Here was a man who knew how to get himself trending. Sandow spun ludicrous tales of his achievements for receptive newspapers. Once he claimed to have fought a muzzled, mittened lion in San Francisco. On another occasion he broke all the strength-testing machines in Amsterdam and lifted a policeman. And then there was the time he tripped on a carpet while carrying a piano – as it was being played – and was sued for damages by the disgruntled musician after sending both flying off stage.

“We are in danger of becoming a race of people whose sole physical exertion will consist in pressing buttons and turning levers.”

Sandow also understood the power of community and nurtured a close relationship with his followers. “Before and after” shots are a mainstay of online fitness communities, and the opening pages of “Strength and How to Obtain It” feature letters from followers announcing their own successes from following his training regime. Sandow ran a mail-order fitness programme for those who could not use his gyms and – like an influencer responding to online comments – thrilled many fans by replying to their letters. According to “The Perfect Man”, a biography of Sandow by David Waller, he developed an elaborate system to categorise questions and employed clerks to reply to all correspondence as if it were personalised guidance from the man himself.

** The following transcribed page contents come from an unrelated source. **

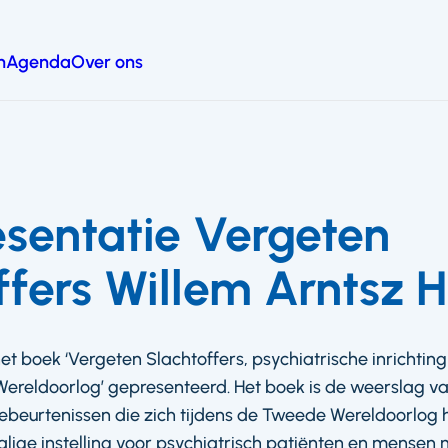
n
Agenda
Over ons
sentatie Vergeten
ffers Willem Arntsz 
 het boek ‘Vergeten Slachtoffers, psychiatrische inrichtin
ereldoorlog’ gepresenteerd. Het boek is de weerslag va
beurtenissen die zich tijdens de Tweede Wereldoorlog
ige instelling voor psychiatrisch patiënten en mensen m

If Sandow teaches us anything, it is that anxious times prompt people to question their relationship with their body. In spring 2020, with millions ordered to stay at home, Adriene Mishler’s soft, soothing voice encouraged people to breathe and stretch; the media anointed Joe Wicks “the patron saint of quarantine”.

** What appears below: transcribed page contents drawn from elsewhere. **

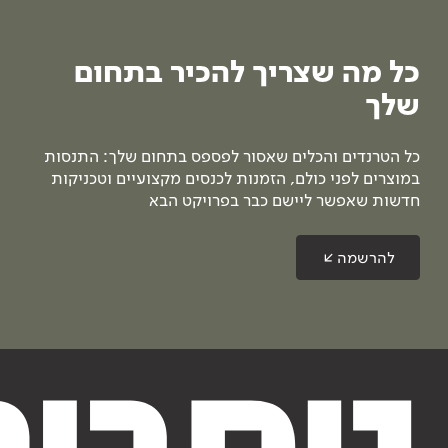
כל מה שצריך להכיר בתחום
שלך
כל הטרנדים והכלים שאסור לפספס בתחום שלך: התנסות
במוצרים לפני כולם, הזמנות לכנסים מקצועיים וטכניקות
חדשות שאפשר ליישם כבר בפרויקט הבא
להרשמה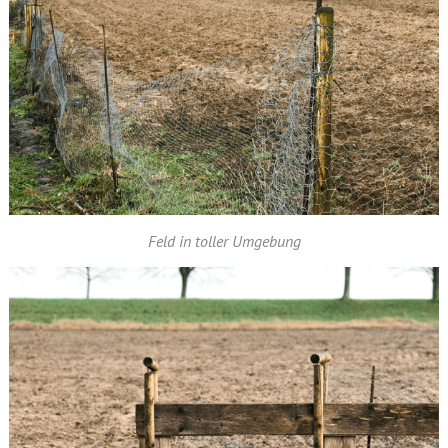
Feld in toller Umgebung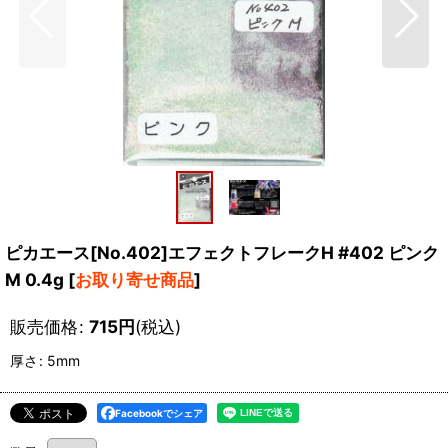
ピカエース[No.402]エフェクトフレークH #402 ピンク
M 0.4g
[
お取り寄せ商品
]
販売価格
:
715
円
(税込)
厚さ
:
5mm
Facebookでシェア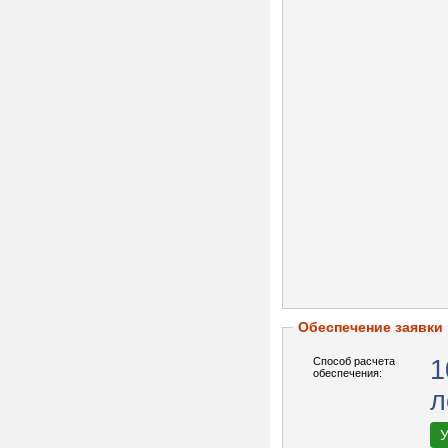
Обеспечение заявки
Способ расчета
1
обеспечения:
л
У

It seems appropriate that, at the height of a health crisis, these fitness influencers were hailed as the king and queen of lockdown. The pandemic merely accelerated an existing boom in wellness culture, which itself is a response to the simmering neuroses that blight today’s desk-bound, screen-locked lives. Though yoga and meditation offer an escape from work-induced stress, their ubiquity on social media fuels a competitive drive to sculpt bodies into idealised forms.

Sandow flourished amid similar fears in the late Victorian era. Society was changing fast. The new forms of media he used for self-promotion were provoking much hand-wringing about the state of society. Industrialisation and urbanisation threatened the nation’s health, with polluted air and increasingly sedentary lifestyles. “We are in danger of becoming a race of people whose sole physical exertion will consist in pressing buttons and turning levers,” wrote Sandow in “The Gospel of Strength”.

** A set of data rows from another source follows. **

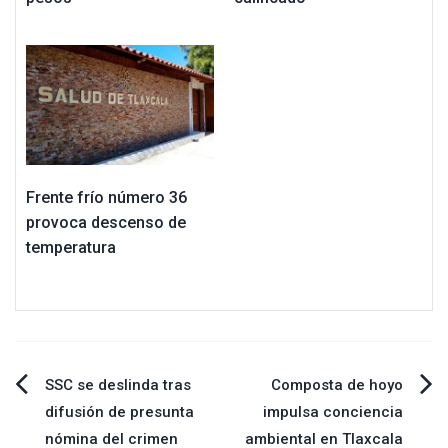
Frente frío número 36
provoca descenso de
temperatura
Navegación
SSC se deslinda tras
Composta de hoyo
difusión de presunta
impulsa conciencia
de
nómina del crimen
ambiental en Tlaxcala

Gender roles were changing too. As women began to live more freely and dress more comfortably, male insecurities began to simmer. There were fears that working-class men were becoming sickly and weak, and that bourgeois men were increasingly effeminate.

Sandow offered hope. “He was the embodied rebuke to all those who argued that manhood was in decline, the incarnate proof that the tide of degeneration could be reversed,” writes Waller. Like today’s fitness heroes, Sandow was not simply a man of his own making – he was a product of his time.